◆ **Your objective**
Which lines of the data include the string "обращения"? List them all.

(Records drawn from a dataset)
══════

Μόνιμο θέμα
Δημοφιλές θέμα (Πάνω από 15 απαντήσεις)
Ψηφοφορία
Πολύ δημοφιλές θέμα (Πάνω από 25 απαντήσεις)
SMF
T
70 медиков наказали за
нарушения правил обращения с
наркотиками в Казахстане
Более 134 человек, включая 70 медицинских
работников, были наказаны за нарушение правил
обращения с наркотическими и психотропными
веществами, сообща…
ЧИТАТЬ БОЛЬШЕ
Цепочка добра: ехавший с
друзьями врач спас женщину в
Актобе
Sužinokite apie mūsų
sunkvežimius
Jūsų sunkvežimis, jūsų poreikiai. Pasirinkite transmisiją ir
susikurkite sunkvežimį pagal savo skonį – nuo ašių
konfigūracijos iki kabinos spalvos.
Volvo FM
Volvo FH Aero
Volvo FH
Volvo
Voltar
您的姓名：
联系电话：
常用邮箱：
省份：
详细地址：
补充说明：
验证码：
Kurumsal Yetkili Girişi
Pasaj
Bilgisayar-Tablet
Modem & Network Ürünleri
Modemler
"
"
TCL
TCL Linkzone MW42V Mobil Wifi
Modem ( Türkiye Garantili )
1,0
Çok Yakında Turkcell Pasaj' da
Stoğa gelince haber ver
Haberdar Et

══════

◆ **Solved exercise**
нарушения правил обращения с
обращения с наркотическими и психотропными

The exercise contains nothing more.